Naomi moved the last pallets into the steel and ceramic that had been her home for months, closed the doors, sealed them, and slapped a customs inspection sticker over the seam. She still had to stow the loader mech and replace the stickers on all the containers she’d cracked, but that wouldn’t take more than another few minutes. She had almost half a shift before the inspection. A little over four hours to reinvent herself and blend in with the ship’s crew. That was the second real problem …
Getting what you want fucks you up.
They’d been in a bar on Pallas-Tycho not long after the two stations had become a single object. Clarissa had been in relatively good health then. Strong enough she could go drinking, anyway. Naomi didn’t remember which bar they’d been in, except that it had gravity, so it had to have been in Tycho’s old habitation ring. She did remember that Jim had been there. They’d been talking about how to address Alex’s upcoming change in marital status. Whether he’d be bringing his new wife on the ship or taking a leave of absence to be with her or what. Every option had advantages, every one had drawbacks. Looking back, Naomi thought that on some level all of them knew that the relationship was doomed. Clarissa had leaned back in her chair, a glass of whiskey in her hand. Her voice was thoughtful. “Getting what you want fucks you up,” she’d said.

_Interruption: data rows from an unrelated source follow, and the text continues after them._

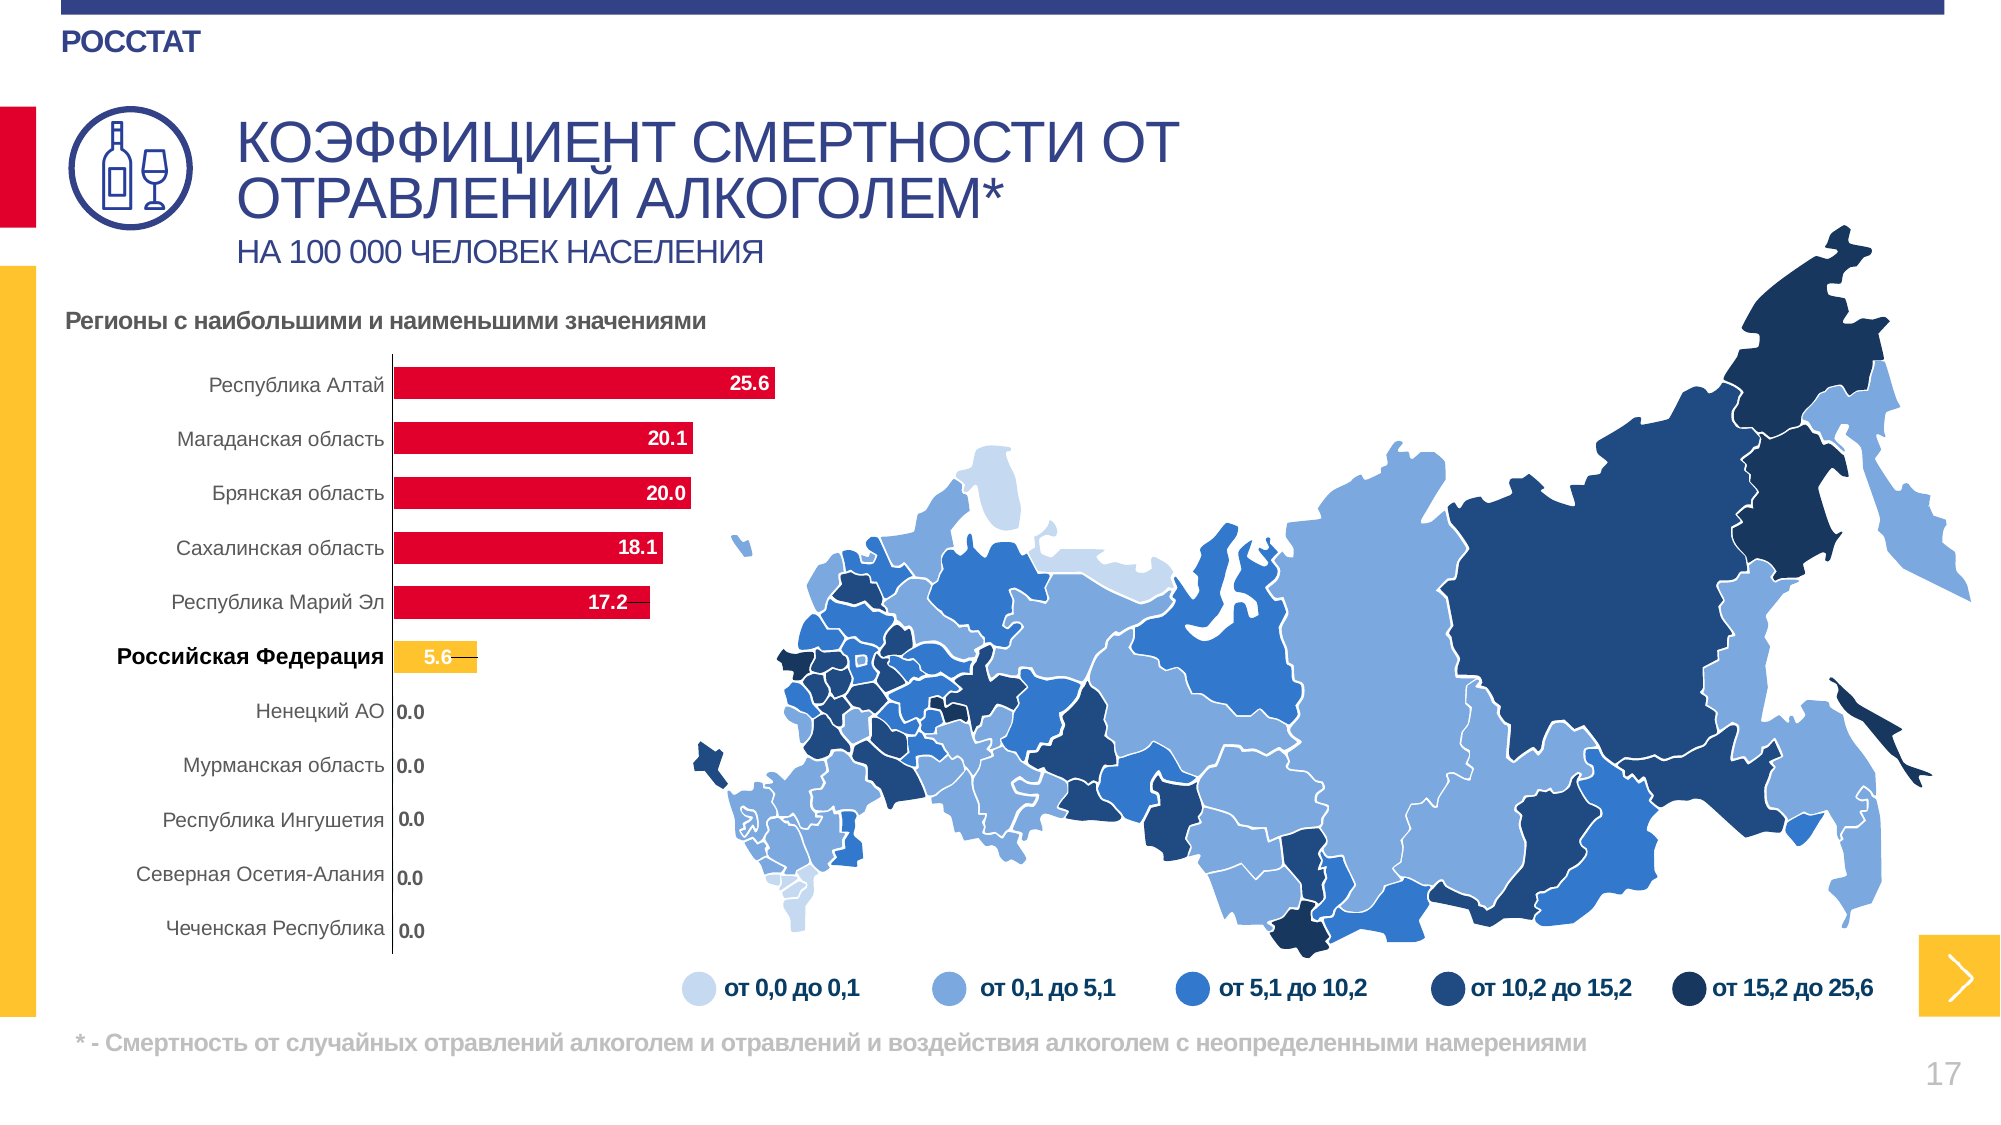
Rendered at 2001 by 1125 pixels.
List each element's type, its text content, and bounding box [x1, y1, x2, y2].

table_header Республика Алтай [25, 357, 363, 411]
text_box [1672, 963, 1890, 1010]
table_cell Брянская область [25, 466, 363, 520]
table_cell Ненецкий АО [25, 683, 363, 738]
table_cell Российская Федерация [25, 629, 363, 683]
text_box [1431, 963, 1649, 1010]
table_cell Мурманская область [25, 738, 363, 792]
table_cell Республика Марий Эл [25, 574, 363, 629]
table_cell Магаданская область [25, 411, 363, 466]
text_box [1175, 963, 1384, 1010]
chart [363, 333, 852, 982]
table_cell Северная Осетия-Алания [25, 846, 363, 901]
text_box Регионы с наибольшими и наименьшими значениями [50, 297, 693, 342]
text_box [681, 963, 876, 1010]
table_cell Республика Ингушетия [25, 792, 363, 846]
slide_number 17 [1527, 1042, 1978, 1103]
text_box * - Смертность от случайных отравлений алкоголем и отравлений и воздействия алкоголем с неопределенными намерениями [60, 1019, 1779, 1065]
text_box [932, 963, 1132, 1010]
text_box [693, 224, 1972, 959]
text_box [1918, 934, 2000, 1017]
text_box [71, 109, 190, 228]
table_cell Чеченская Республика [25, 901, 363, 955]
table_cell Сахалинская область [25, 520, 363, 574]
text_box КОЭФФИЦИЕНТ СМЕРТНОСТИ ОТ ОТРАВЛЕНИЙ АЛКОГОЛЕМ* НА 100 000 ЧЕЛОВЕК НАСЕЛЕНИЯ [221, 110, 1585, 235]
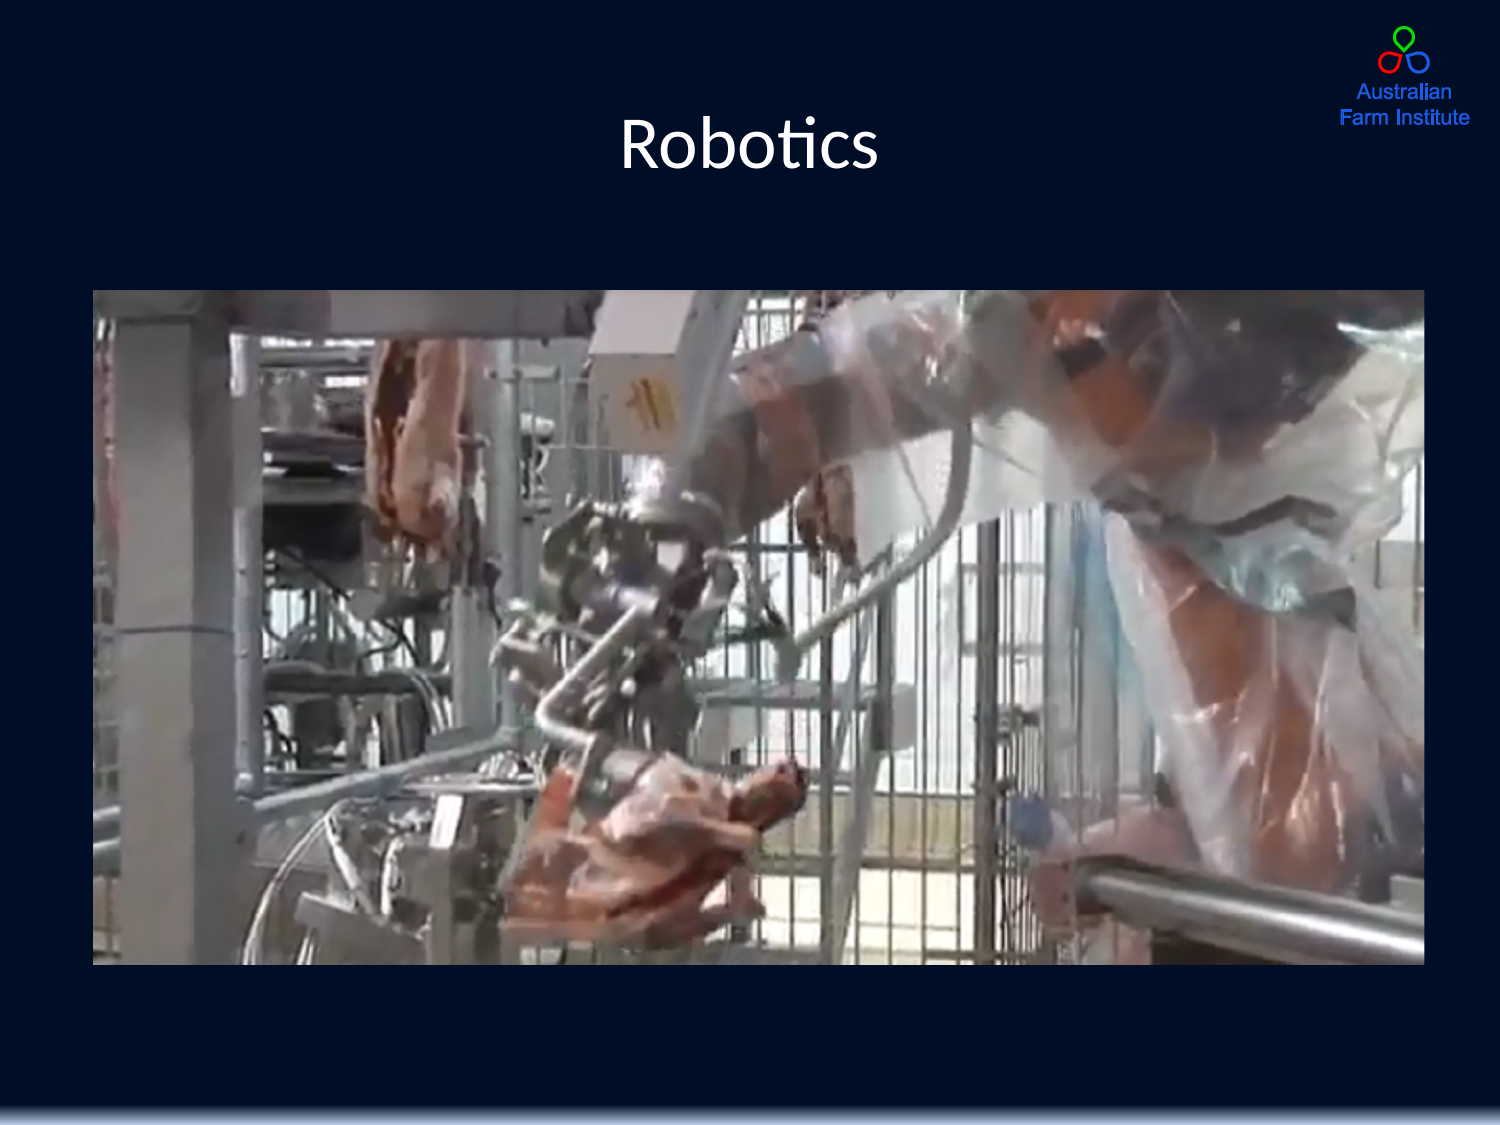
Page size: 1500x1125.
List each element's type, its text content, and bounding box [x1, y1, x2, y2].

text_box Robotics [74, 45, 1425, 233]
picture [92, 290, 1425, 965]
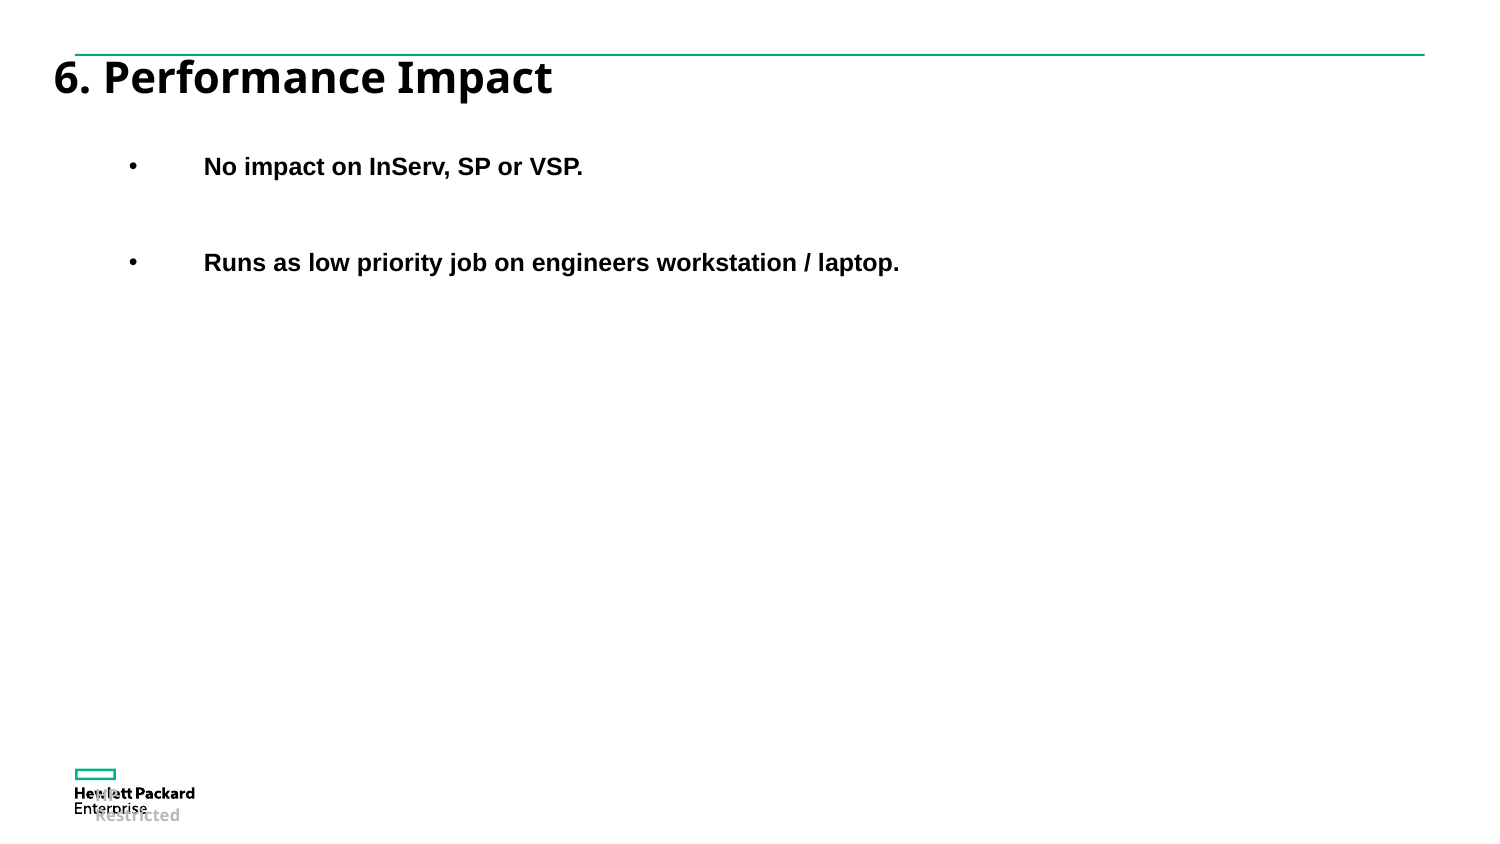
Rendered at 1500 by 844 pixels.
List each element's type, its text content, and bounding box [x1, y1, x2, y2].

list No impact on InServ, SP or VSP. Runs as low priority job on engineers workstation / laptop. [53, 153, 1386, 684]
title 6. Performance Impact [53, 55, 1386, 127]
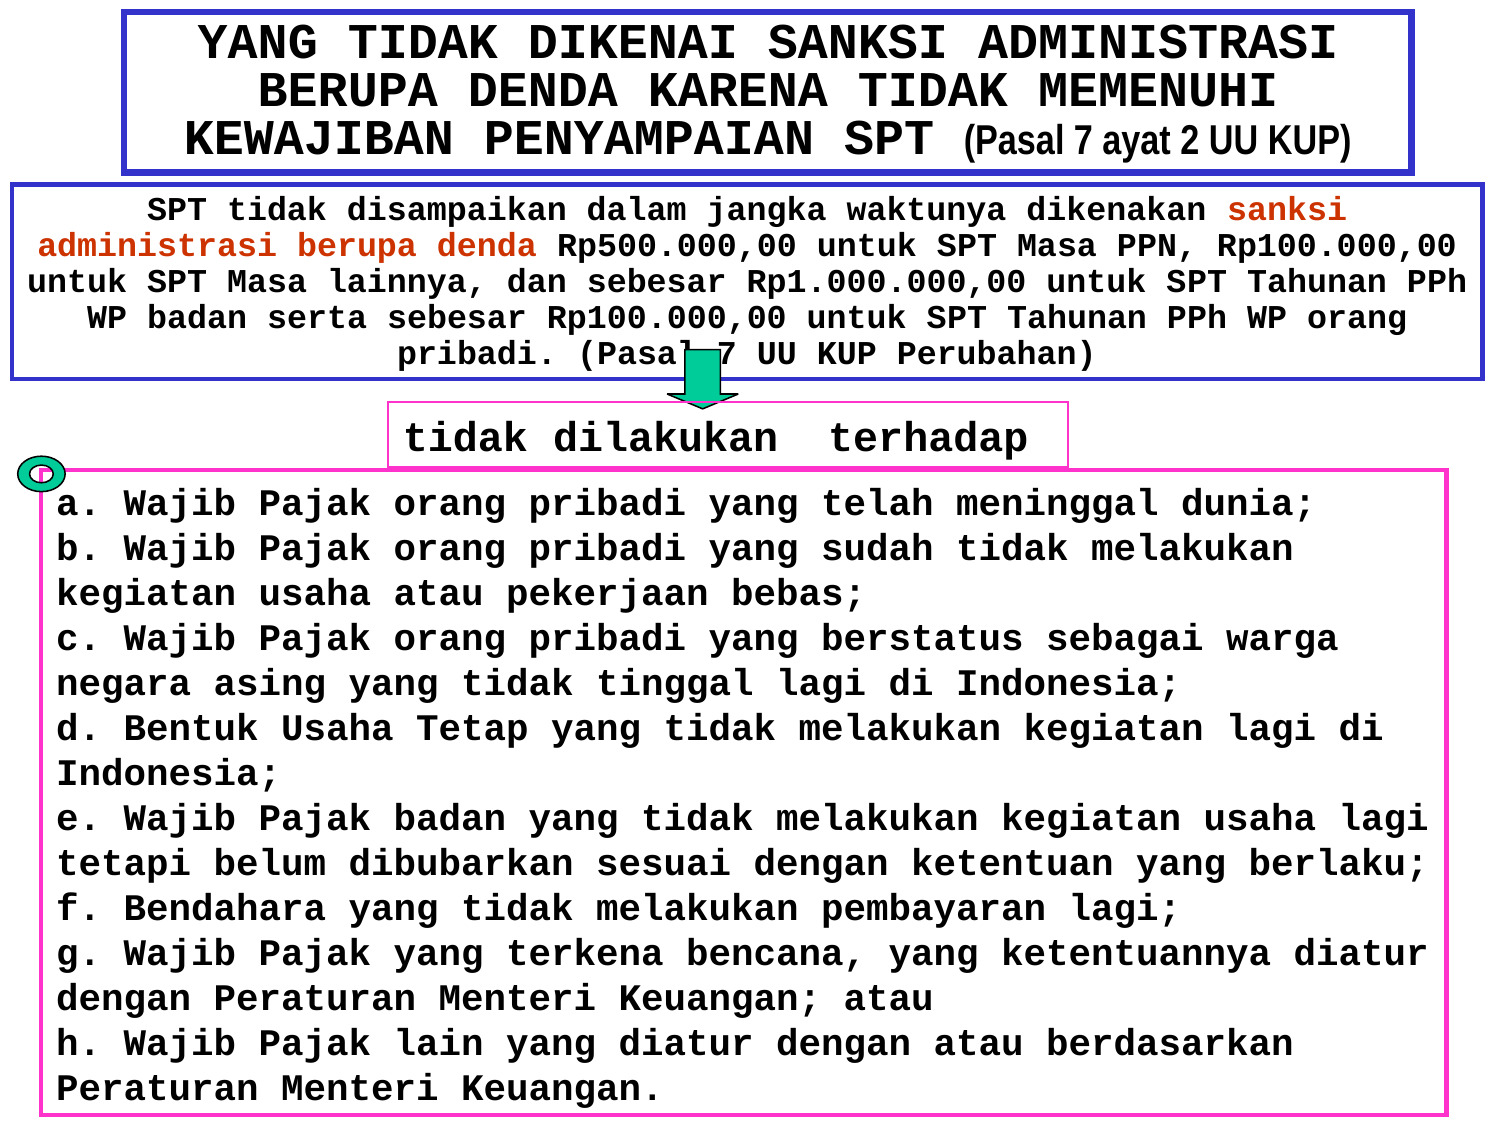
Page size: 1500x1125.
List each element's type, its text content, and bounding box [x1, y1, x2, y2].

title YANG TIDAK DIKENAI SANKSI ADMINISTRASI BERUPA DENDA KARENA TIDAK MEMENUHI KEWAJIBAN PENYAMPAIAN SPT (Pasal 7 ayat 2 UU KUP) [123, 11, 1412, 173]
text_box [667, 349, 739, 402]
text_box tidak dilakukan terhadap [387, 402, 1069, 467]
text_box SPT tidak disampaikan dalam jangka waktunya dikenakan sanksi administrasi berupa denda Rp500.000,00 untuk SPT Masa PPN, Rp100.000,00 untuk SPT Masa lainnya, dan sebesar Rp1.000.000,00 untuk SPT Tahunan PPh WP badan serta sebesar Rp100.000,00 untuk SPT Tahunan PPh WP orang pribadi. (Pasal 7 UU KUP Perubahan) [11, 184, 1483, 380]
text_box a. Wajib Pajak orang pribadi yang telah meninggal dunia; b. Wajib Pajak orang pribadi yang sudah tidak melakukan kegiatan usaha atau pekerjaan bebas; c. Wajib Pajak orang pribadi yang berstatus sebagai warga negara asing yang tidak tinggal lagi di Indonesia; d. Bentuk Usaha Tetap yang tidak melakukan kegiatan lagi di Indonesia; e. Wajib Pajak badan yang tidak melakukan kegiatan usaha lagi tetapi belum dibubarkan sesuai dengan ketentuan yang berlaku; f. Bendahara yang tidak melakukan pembayaran lagi; g. Wajib Pajak yang terkena bencana, yang ketentuannya diatur dengan Peraturan Menteri Keuangan; atau h. Wajib Pajak lain yang diatur dengan atau berdasarkan Peraturan Menteri Keuangan. [41, 469, 1447, 1115]
text_box [17, 456, 66, 492]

“When I was in jail, there was nothing I wanted more than to be anywhere else. Then I got out.”
“Into an apocalyptic hellscape,” Naomi said.
“But even after that. When we got up to Luna and when we got on the Roci. It was hard. I knew what I was when I was in prison. It took me years to figure out who I was outside.”
“We’re talking about marriage, aren’t we?”
“Getting what you want fucks you up,” Clarissa had said.
Naomi put her hand on the transport container. She’d put herself in prison in order to be safe, and her safety had turned her captive. All she wanted was to wake up next to Jim again. To have something like a pleasant, day-to-day life with him. And now that she couldn’t have it, all she wanted was her hermitage back.